Monday, December 21, 2015

Alternate Reality

     Television shows love to do alternate reality themes. It allows the characters to step out of their usual roles, good guys become bad guys, strait laced become free spirits, etc. Then the whole thing turns out to be a dream, hallucination or near death experience, unless it is a sci-fi show where alternate reality is a given. Mentally ill people often live in an alternate reality of their own making, if not choosing. But since my son's accident, I have had an alternate reality sub-script running through my mind. While we were driving back to Montana and figuring out what steps we needed to take to get his injuries checked, legal help etc., my alternate reality was planning his funeral. Working out details like--where would we have it since he didn't attend our church? Even after we got home and could see he was okay, I was imagining driving to the hospital daily to deal with my son's head injury. Both of those alternate realities were more likely outcomes than his miraculous survival given the severity of the crash.

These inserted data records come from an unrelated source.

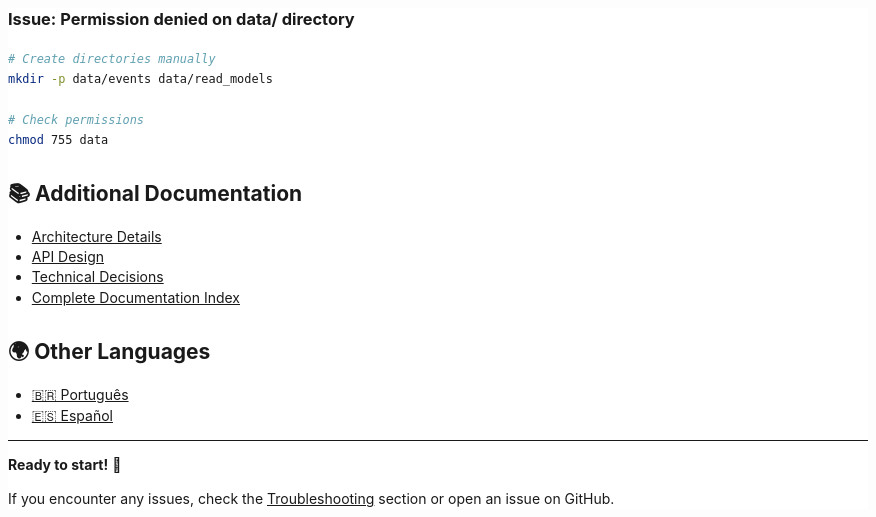 ### Issue: Permission denied on data/ directory
```bash
# Create directories manually
mkdir -p data/events data/read_models

# Check permissions
chmod 755 data
```

## 📚 Additional Documentation

- [Architecture Details](docs/ARCHITECTURE.md)
- [API Design](docs/API_DESIGN.md)
- [Technical Decisions](docs/TECHNICAL_DECISIONS.md)
- [Complete Documentation Index](INDEX.md)

## 🌍 Other Languages

- [🇧🇷 Português](COMO_EXECUTAR.md)
- [🇪🇸 Español](COMO_EJECUTAR.md)

---

**Ready to start!** 🚀

If you encounter any issues, check the [Troubleshooting](#-troubleshooting) section or open an issue on GitHub.
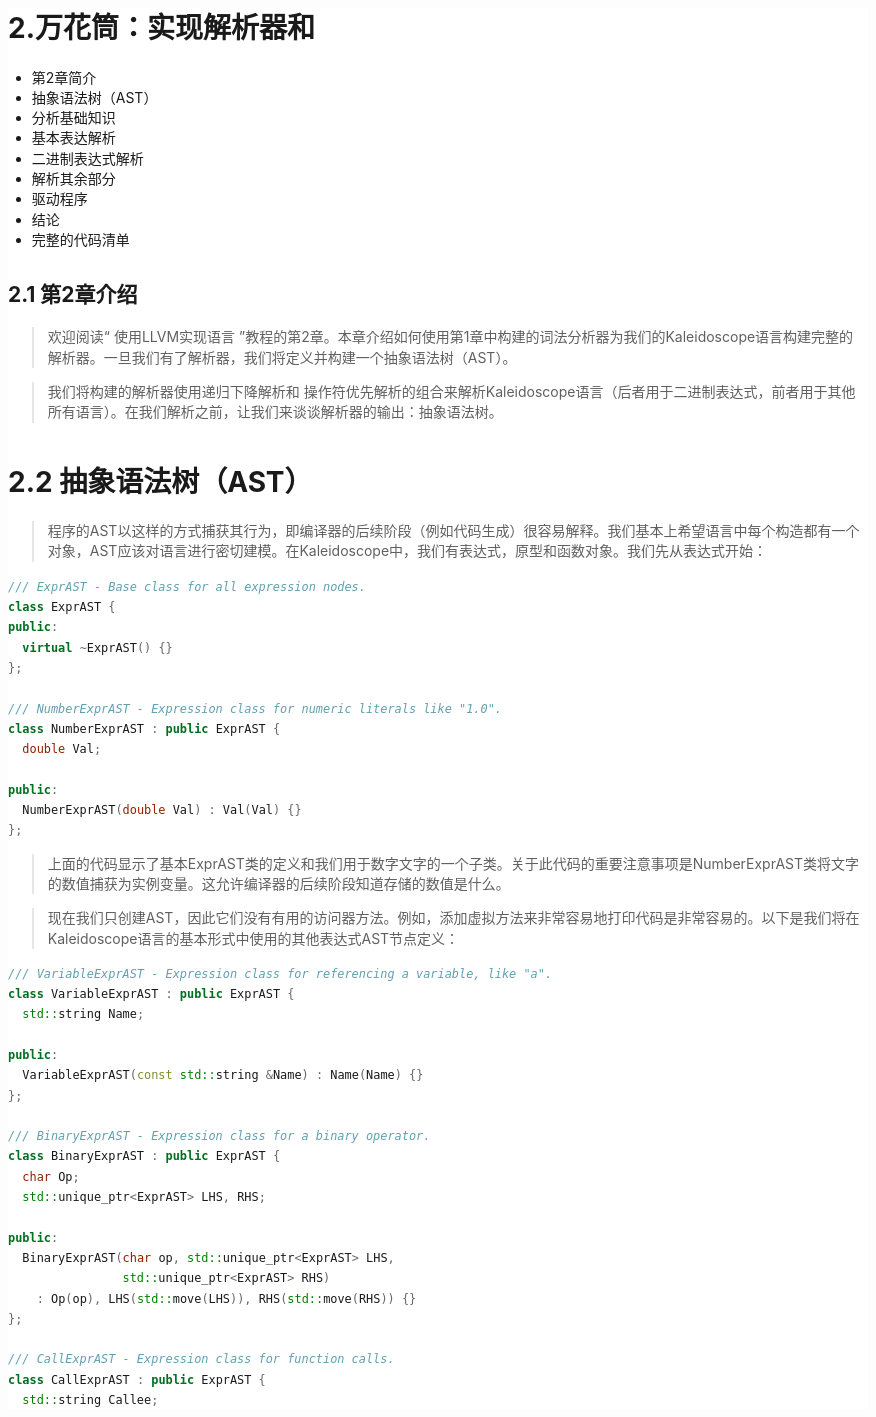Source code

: # 2.万花筒：实现解析器和
* 第2章简介
* 抽象语法树（AST）
* 分析基础知识
* 基本表达解析
* 二进制表达式解析
* 解析其余部分
* 驱动程序
* 结论
* 完整的代码清单
## 2.1 第2章介绍
> 欢迎阅读“ 使用LLVM实现语言 ”教程的第2章。本章介绍如何使用第1章中构建的词法分析器为我们的Kaleidoscope语言构建完整的 解析器。一旦我们有了解析器，我们将定义并构建一个抽象语法树（AST）。

> 我们将构建的解析器使用递归下降解析和 操作符优先解析的组合来解析Kaleidoscope语言（后者用于二进制表达式，前者用于其他所有语言）。在我们解析之前，让我们来谈谈解析器的输出：抽象语法树。

# 2.2 抽象语法树（AST）
> 程序的AST以这样的方式捕获其行为，即编译器的后续阶段（例如代码生成）很容易解释。我们基本上希望语言中每个构造都有一个对象，AST应该对语言进行密切建模。在Kaleidoscope中，我们有表达式，原型和函数对象。我们先从表达式开始：
```cpp
/// ExprAST - Base class for all expression nodes.
class ExprAST {
public:
  virtual ~ExprAST() {}
};

/// NumberExprAST - Expression class for numeric literals like "1.0".
class NumberExprAST : public ExprAST {
  double Val;

public:
  NumberExprAST(double Val) : Val(Val) {}
};
```
> 上面的代码显示了基本ExprAST类的定义和我们用于数字文字的一个子类。关于此代码的重要注意事项是NumberExprAST类将文字的数值捕获为实例变量。这允许编译器的后续阶段知道存储的数值是什么。

> 现在我们只创建AST，因此它们没有有用的访问器方法。例如，添加虚拟方法来非常容易地打印代码是非常容易的。以下是我们将在Kaleidoscope语言的基本形式中使用的其他表达式AST节点定义：
```cpp
/// VariableExprAST - Expression class for referencing a variable, like "a".
class VariableExprAST : public ExprAST {
  std::string Name;

public:
  VariableExprAST(const std::string &Name) : Name(Name) {}
};

/// BinaryExprAST - Expression class for a binary operator.
class BinaryExprAST : public ExprAST {
  char Op;
  std::unique_ptr<ExprAST> LHS, RHS;

public:
  BinaryExprAST(char op, std::unique_ptr<ExprAST> LHS,
                std::unique_ptr<ExprAST> RHS)
    : Op(op), LHS(std::move(LHS)), RHS(std::move(RHS)) {}
};

/// CallExprAST - Expression class for function calls.
class CallExprAST : public ExprAST {
  std::string Callee;
```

     Even now I consider how empty and joyless this Christmas would have been if I had lost my son in September. I am so thankful it didn't happen to us, but I am also very aware that there are some of my friends living that painful reality. I pray for them often and try to let them know that. Though their loved ones live on in the heavenly reality we cannot see, the pain of loss is intensified at holidays and there is no alternate reality to escape to, nor dream to wake up from. The grace that spared my son is the same grace that would have sustained us through losing him and the grace that helps those grieving now. But the reality of grace is that it doesn't let us escape the hard times, it lets us endure them.